In the present large prospective study of Japanese men and women aged 40–79 years, we found that smoking modified the relationship between sports participation and mortality from coronary heart disease. Never and ex-smokers had about 50% and 80% lower mortality from coronary heart disease, although current smokers showed no association between sports participation and mortality from coronary heart disease. These relationships were not substantially altered after adjustment for known risk factors or sex stratification. To our knowledge, this is the first cohort study to show that smoking may reduce the beneficial effect of exercise for prevention of fatal coronary heart disease.

A previous study of health professional women in the United States showed that physical activity was inversely associated with the risk of coronary heart disease among current and ex-smokers, but not among never smokers.19 We showed an association between sports participation and mortality from coronary heart disease among ex- or never smokers, but not current smokers. Reasons for the different effect modification between the present and previous studies were uncertain, but it might be due to differences in population characteristics such as smoking status. The proportion of heavy smokers (⩾15 cigarettes a day) among current smokers was higher in the present study than in the previous study (77.5% vs 63%).

The plausible mechanisms for this interaction are as follows. First, the adverse effects of smoking may weaken the beneficial effects of exercise on the cardiovascular risk factors which affect risk of coronary heart disease,2022 because both smoking and physical inactivity similarly lead to higher blood pressure levels,4 8 impaired insulin sensitivity,5 9 lower HDL-cholesterol levels6 10 and impaired endothelial function.7 11 Second, current smokers are less likely than non-smokers to engage in exercise of sufficient intensity,23 which leads to the failure to prevent coronary heart disease.24 Smoking may also reduce the capacity for highly intense exercise and hence reduce the intensity of exercise necessary to prevent coronary heart disease.

The limitations of the present study include the absence of systematic information on preclinical disorders that prevented the participants from participating in exercise. This might have lead to a bias of cause–effect reversal, even though most of the subjects were apparently healthy. To avoid potential bias due to preclinical disorders and/or psychosocial distress, we chose the second lowest physical activity categories as a reference. This probably led to underestimation of hazard ratios. We also repeated the data analysis by excluding early deaths, which would also reduce the potential confounding effect of preclinical disorders.

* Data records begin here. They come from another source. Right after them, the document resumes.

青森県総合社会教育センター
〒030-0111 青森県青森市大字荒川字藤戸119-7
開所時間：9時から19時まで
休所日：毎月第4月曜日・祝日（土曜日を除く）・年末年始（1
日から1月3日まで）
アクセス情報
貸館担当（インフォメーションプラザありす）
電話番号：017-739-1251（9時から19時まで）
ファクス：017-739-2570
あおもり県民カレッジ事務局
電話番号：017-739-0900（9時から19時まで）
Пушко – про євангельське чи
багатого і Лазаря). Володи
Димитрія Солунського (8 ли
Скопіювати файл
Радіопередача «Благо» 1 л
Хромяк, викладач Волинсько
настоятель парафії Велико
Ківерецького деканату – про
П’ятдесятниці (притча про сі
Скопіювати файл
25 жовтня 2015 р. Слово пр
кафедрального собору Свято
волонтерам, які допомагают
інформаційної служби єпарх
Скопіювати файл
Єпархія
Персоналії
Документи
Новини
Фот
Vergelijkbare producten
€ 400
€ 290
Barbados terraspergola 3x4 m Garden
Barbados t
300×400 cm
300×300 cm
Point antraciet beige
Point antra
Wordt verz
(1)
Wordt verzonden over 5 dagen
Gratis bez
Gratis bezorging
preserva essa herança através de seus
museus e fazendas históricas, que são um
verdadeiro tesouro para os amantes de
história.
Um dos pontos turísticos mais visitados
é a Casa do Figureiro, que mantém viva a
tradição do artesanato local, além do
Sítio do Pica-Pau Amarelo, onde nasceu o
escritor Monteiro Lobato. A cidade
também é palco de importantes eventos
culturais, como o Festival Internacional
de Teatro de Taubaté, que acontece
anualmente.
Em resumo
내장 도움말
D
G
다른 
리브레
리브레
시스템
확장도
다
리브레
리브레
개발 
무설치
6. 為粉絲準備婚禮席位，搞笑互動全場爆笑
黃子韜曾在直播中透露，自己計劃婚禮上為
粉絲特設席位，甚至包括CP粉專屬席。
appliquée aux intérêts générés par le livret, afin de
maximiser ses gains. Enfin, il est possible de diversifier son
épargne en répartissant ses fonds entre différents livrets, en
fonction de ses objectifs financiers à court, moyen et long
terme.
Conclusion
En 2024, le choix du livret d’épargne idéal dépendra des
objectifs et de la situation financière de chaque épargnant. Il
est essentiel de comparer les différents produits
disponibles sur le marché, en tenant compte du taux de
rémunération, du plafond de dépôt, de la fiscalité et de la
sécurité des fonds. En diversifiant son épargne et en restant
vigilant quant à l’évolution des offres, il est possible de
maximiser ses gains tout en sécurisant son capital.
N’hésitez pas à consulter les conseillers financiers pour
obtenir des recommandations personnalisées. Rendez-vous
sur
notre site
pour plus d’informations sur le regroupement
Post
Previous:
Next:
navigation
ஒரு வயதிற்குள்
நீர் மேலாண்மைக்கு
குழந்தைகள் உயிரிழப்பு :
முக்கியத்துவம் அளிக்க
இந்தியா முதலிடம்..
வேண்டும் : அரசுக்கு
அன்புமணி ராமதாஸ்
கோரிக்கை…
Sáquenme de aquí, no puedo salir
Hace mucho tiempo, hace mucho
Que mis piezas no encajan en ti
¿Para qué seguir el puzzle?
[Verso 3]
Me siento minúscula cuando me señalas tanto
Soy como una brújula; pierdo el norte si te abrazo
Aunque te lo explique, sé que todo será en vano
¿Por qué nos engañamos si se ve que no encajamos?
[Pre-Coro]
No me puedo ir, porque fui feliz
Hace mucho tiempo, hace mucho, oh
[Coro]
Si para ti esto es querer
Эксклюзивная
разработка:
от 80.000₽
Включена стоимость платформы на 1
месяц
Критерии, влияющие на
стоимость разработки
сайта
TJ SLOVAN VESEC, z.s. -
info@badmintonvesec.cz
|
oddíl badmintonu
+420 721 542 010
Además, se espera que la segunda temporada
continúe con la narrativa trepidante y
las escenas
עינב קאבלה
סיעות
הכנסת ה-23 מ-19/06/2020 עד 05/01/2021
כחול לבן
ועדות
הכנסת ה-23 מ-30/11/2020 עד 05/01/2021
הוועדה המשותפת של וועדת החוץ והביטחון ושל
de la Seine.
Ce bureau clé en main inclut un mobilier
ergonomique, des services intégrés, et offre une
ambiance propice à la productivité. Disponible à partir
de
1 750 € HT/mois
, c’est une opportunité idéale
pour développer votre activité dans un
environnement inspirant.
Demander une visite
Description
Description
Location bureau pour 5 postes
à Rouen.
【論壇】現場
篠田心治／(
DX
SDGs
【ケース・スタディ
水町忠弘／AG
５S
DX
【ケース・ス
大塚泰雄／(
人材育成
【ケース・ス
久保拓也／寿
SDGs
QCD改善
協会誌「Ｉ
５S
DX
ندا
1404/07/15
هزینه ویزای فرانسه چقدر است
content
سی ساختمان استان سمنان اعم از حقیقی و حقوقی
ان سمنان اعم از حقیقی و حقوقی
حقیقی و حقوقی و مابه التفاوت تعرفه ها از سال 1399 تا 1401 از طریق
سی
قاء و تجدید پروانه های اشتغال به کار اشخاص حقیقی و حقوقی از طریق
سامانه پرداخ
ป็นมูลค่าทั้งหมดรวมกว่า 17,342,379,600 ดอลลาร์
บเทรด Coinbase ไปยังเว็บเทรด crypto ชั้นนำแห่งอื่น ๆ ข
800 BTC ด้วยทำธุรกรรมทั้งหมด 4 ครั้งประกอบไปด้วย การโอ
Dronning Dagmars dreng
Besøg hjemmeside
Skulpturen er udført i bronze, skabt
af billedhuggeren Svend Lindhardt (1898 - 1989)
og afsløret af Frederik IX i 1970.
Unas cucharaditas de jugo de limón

Second, we had no data on history of dyslipidaemia (high total or low-density lipoprotein-cholesterol and low HDL-cholesterol levels), which is an established risk factor of coronary heart disease. However, dyslipidaemia might be a mediator but not a confounding factor for coronary heart disease, because smoking or physical inactivity lead to dyslipidaemia,6 10 which is a risk factor for coronary heart disease.21

In conclusion, this study provides epidemiological evidence that smoking may reduce the beneficial effect of sports participation for reduction of fatal coronary heart disease. Smoking itself also increased mortality from coronary heart disease, and there seems to be no effects of sports participation on prevention of coronary heart disease among smokers, unless they quit smoking. Smoking prevention or cessation would be of value to enhance a preventive effect on coronary heart disease.

Acknowledgments

We express our appreciation to Dr Kunio Aoki, professor emeritus, Nagoya University School of Medicine and the former chairman of the JACC Study, and to Dr Haruo Sugano, the former director, Cancer Institute, Tokyo, who greatly contributed to the initiation of the JACC Study.

REFERENCES

Footnotes

  • Funding: The JACC study has been supported by grants-in-aid for scientific research from the Ministry of Education, Science, Sports and Culture of Japan (Monbusho) (Nos 61010076, 62010074, 63010074, 1010068, 2151065, 3151064, 4151063, 5151069, 6279102 and 11181101).

  • Competing interests: None.

  • Ethics approval: The ethics committee of the University of Tsukuba approved this study.